Yeni çalışma, bazı kentsel zararlıları türünün tek örneği hastalık rezervuarları olarak temize çıkarıyor

liderliğindeki bir araştırma ekibi ABD Ulusal Bilim Vakfı– burslu bilim adamları Georgetown Üniversitesi şehir vahşi yaşamının gelecekteki salgınlar için bir zamanlar düşünülenden daha az tehdit oluşturabileceğini keşfetti.
yayınlanan bir çalışmada Doğa Ekolojisi ve Evrimiaraştırmacılar şehirlerde yaşayan hayvanların farklı virüslere sahip olma eğiliminde olup olmadığını anlamak için yola çıktı.
NSF’nin Çevre Biyolojisi Bölümü’nde program direktörü olan Sam Scheiner, “Mevcut pandemiden kurtulurken ve bir sonrakini önlemek için çalışırken, bir sonraki olası salgını nerede arayacağımızı bilmemiz kritik önem taşıyor” dedi. “Kaynakları israf etmemek için nereye bakmamız gerekmediğini bilmek de aynı derecede önemlidir.”
COVID-19 salgını, gelecekteki salgınların ortaya çıkma riskinin en yüksek olduğu yerlere ilgi uyandırdı. Bilim adamları, fareler gibi türlerin yanımızda evlerini yapmaları sayesinde şehirlerin salgın riski için sıcak noktalar olabileceğinden uzun süredir şüpheleniyorlar.
Bilim adamları, bu türlerin daha fazla sayıda patojene ev sahipliği yapıp yapamayacağını araştırmaya koyuldu. Araştırmacılar yaklaşık 3.000 memeli türünün barındırdığı patojenleri incelediler ve kente uyum sağlamış hayvanların kabaca 10 kat daha fazla hastalığa ev sahipliği yapabildiğini buldular. Bununla birlikte, model kısmen bir örnekleme yanlılığı sorunuydu. Kentsel türler, kırsaldaki türlere göre yaklaşık 100 kat daha sık çalışıldı.
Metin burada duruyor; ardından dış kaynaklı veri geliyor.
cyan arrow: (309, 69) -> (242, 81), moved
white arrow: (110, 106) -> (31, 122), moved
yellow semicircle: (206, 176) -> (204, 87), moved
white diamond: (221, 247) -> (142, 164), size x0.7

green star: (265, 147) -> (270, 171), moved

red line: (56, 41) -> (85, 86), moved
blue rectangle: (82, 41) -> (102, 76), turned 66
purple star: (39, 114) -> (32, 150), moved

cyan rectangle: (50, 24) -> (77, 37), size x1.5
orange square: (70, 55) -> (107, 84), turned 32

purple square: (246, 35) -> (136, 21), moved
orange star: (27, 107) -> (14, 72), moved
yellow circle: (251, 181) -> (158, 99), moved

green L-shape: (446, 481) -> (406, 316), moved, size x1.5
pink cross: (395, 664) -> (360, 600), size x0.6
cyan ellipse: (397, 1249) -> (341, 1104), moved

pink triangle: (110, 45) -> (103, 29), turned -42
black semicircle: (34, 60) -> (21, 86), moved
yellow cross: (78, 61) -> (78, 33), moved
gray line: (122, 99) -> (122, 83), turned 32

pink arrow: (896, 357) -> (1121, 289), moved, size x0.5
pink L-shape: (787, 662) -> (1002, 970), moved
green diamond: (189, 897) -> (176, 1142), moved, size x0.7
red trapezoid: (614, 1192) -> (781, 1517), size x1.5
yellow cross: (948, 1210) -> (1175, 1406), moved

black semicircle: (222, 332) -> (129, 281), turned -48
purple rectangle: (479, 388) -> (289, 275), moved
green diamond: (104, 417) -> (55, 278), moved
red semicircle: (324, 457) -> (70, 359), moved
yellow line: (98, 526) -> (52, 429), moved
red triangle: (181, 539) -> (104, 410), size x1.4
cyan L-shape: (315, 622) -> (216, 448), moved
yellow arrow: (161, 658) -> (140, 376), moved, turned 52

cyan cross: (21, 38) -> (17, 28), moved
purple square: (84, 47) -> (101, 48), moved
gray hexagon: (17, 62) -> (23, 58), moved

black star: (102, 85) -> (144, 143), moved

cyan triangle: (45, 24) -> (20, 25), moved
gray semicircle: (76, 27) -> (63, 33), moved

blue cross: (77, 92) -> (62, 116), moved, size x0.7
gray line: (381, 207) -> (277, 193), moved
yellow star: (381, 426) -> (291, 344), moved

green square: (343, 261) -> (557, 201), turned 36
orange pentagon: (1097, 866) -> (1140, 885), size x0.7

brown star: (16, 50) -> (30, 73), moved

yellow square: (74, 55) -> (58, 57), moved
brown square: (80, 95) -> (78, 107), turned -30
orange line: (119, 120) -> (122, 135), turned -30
Ekip, şehirde yaşayan türlerin, kırsaldaki benzerlerinden daha fazla insana bulaşan virüs barındırmadığını buldu. Çalışmanın bulguları, şehir vahşi yaşamını bulaşıcı hastalıkların “hiper rezervuarları” olarak kabul edilmekten temize çıkarabilir. Ancak bu, şehirlerin hastalıksız olduğu anlamına gelmez.
Ortak yazar Colin Carlson, çalışmanın bilimsel verilerin değerini vurguladığını söyledi. Araştırmacılar, The Global Virome in One Network adlı bir veri tabanı kullandılar. Verena Konsorsiyumu.
Çalışma, gelecekteki araştırmaların herhangi bir hayvanın sahip olduğu patojen sayısının ötesine geçmesi ve şehir yaşamının hastalıkların yaygınlığını ve bulaşmasını nasıl şekillendirdiğini araştırması gerektiği sonucuna varıyor.